All of this is then saved to a pkl to be used later.

### Generating Predictions

In [None]:

%%manim -ql -v WARNING predictions 

class predictions(Scene):
    def construct(self):
        # --- Rectangles and Labels ---
        model = Rectangle(height=11, width=6).set_color(GREEN).scale(0.5)
        model_text = Text("Saved Model", font_size=24).move_to(model.get_center())
        model_group = Group(model, model_text).move_to(RIGHT)

        odds = Rectangle(width=9).set_color(RED).scale(0.5)
        odds_text = Text("Today's Odds", font_size=24).move_to(odds.get_center())
        odds_group = Group(odds, odds_text).move_to(LEFT * 4 + UP * 2)

        espn = Rectangle(width=9).set_color(ORANGE).scale(0.5)
        espn_roster = Text("Current Schedule/Roster", font_size=24).move_to(espn.get_center())
        espn_group = Group(espn, espn_roster).move_to(LEFT * 4)

        game_data = Rectangle(width=9).set_color(BLUE).scale(0.5)
        game_data_text = Text("Most Recent Game Data", font_size=24).move_to(game_data.get_center())
        game_data_group = Group(game_data, game_data_text).move_to(LEFT * 4 + DOWN * 2)

        dashboard = Rectangle(height=11, width=6).set_color(YELLOW).scale(0.5)
        dashboard_text = Text("Dashboard", font_size=24).move_to(dashboard.get_center())
        dashboard_group = Group(dashboard, dashboard_text).move_to(RIGHT * 5)

        # --- Show All Boxes ---
        self.play(
            FadeIn(model_group, shift=UP),
            FadeIn(odds_group, shift=LEFT),
            FadeIn(game_data_group, shift=LEFT),
            FadeIn(espn_group, shift=LEFT),
            FadeIn(dashboard_group, shift=RIGHT)
        )

        # --- Create Lines Between Boxes ---
        odds_to_model = Line(odds_group.get_right(), model_group.get_left())
        game_to_model = Line(game_data_group.get_right(), model_group.get_left())
        espn_to_model = Line(espn_group.get_right(), model_group.get_left())
        model_to_dashboard = Line(model_group.get_right(), dashboard_group.get_left())

        self.play(Create(odds_to_model), Create(game_to_model), Create(espn_to_model))
        self.play(Create(model_to_dashboard))

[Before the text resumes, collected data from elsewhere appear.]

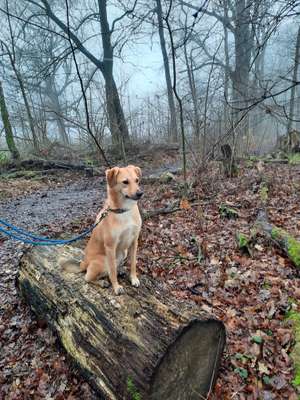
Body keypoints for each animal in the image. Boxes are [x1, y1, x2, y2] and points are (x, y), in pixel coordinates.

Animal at [62, 164, 143, 296]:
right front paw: (116, 287)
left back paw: (119, 270)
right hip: (103, 260)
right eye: (125, 182)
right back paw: (102, 282)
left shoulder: (134, 241)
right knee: (88, 277)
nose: (140, 193)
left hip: (123, 252)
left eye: (137, 180)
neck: (124, 211)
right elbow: (112, 272)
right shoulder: (110, 246)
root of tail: (83, 263)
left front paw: (134, 278)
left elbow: (133, 264)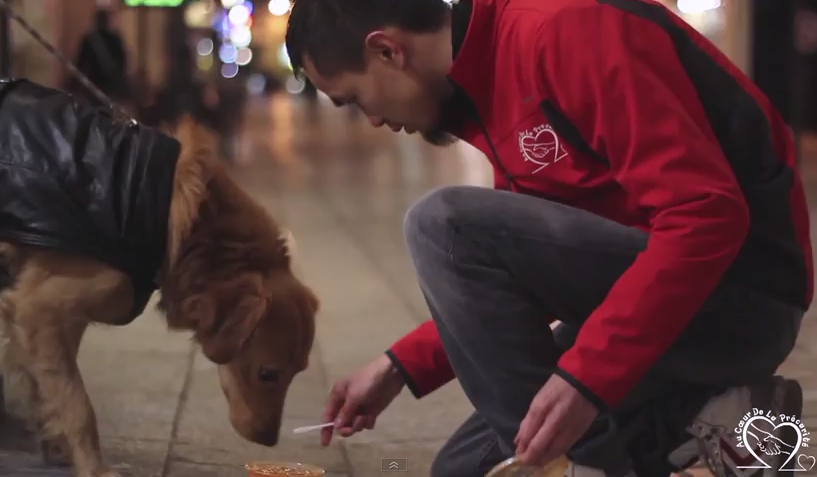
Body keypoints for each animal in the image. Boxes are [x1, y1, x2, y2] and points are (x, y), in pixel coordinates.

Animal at [0, 107, 316, 472]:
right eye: (268, 374)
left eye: (299, 372)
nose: (269, 440)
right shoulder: (38, 308)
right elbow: (78, 403)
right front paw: (95, 469)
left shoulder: (53, 317)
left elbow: (49, 385)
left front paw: (56, 444)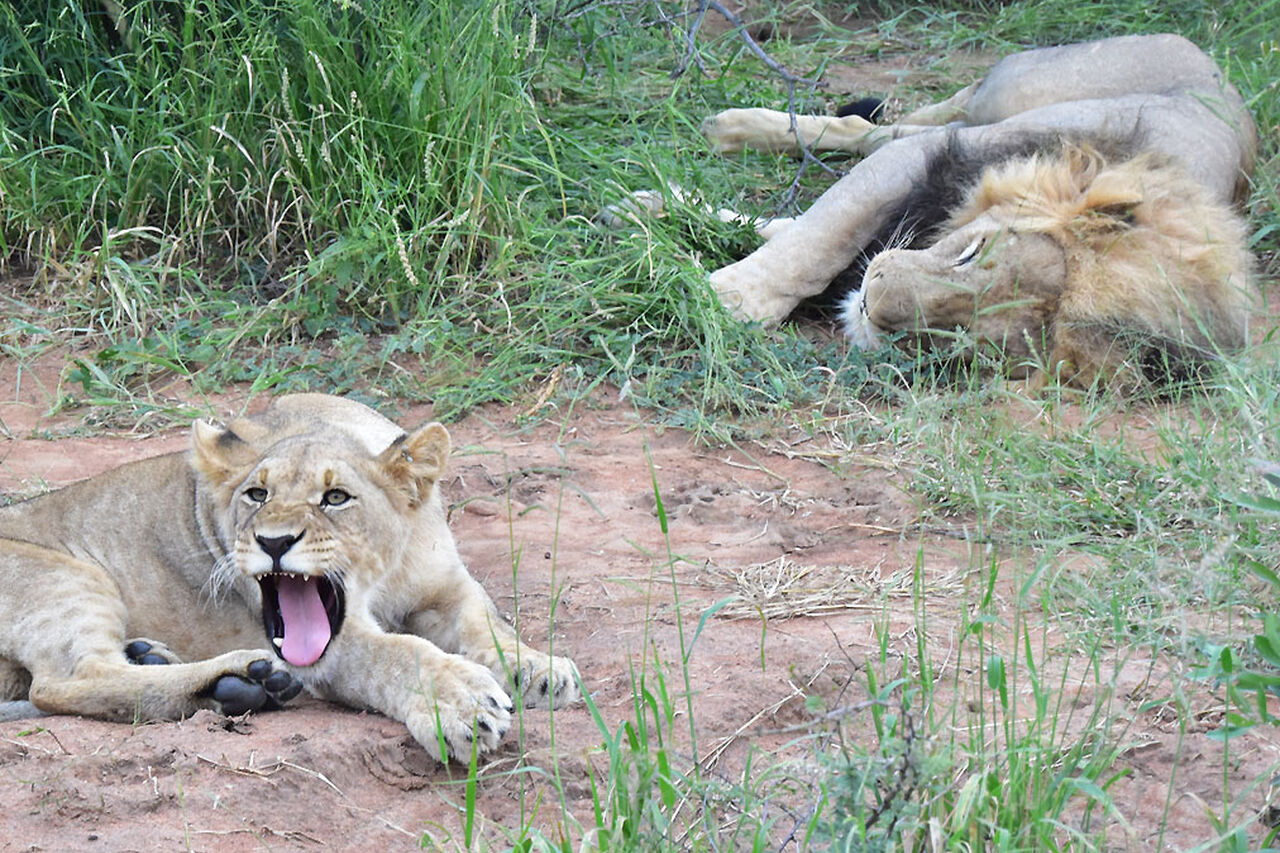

        # --- Create Dots (Inputs) and Animate Them Together ---
        dot1 = Dot(color=WHITE).move_to(odds_to_model.get_start())
        dot2 = Dot(color=WHITE).move_to(game_to_model.get_start())
        dot3 = Dot(color=WHITE).move_to(espn_to_model.get_start())
        self.add(dot1, dot2, dot3)

        self.play(
            MoveAlongPath(dot1, odds_to_model),
            MoveAlongPath(dot2, game_to_model),
            MoveAlongPath(dot3, espn_to_model),
            run_time=1
        )

        # --- Output Dot from Model to Dashboard ---
        dot4 = Dot(color=WHITE).move_to(model_to_dashboard.get_start())
        self.add(dot4)
        self.play(MoveAlongPath(dot4, model_to_dashboard), run_time=1)

        self.wait(10)


This then culminates into our predictions script. This runs after we collect the odds every day. 

We pull in the current games for that day and then to pull in that days schedule. We then pull in the data necessary to run our models.

We then pull in the odds for that day and filter our data down to the players necessary. We then run this data through the model.

The model then uploads these predictions to the dashboard for users to observe and use for their bets that day.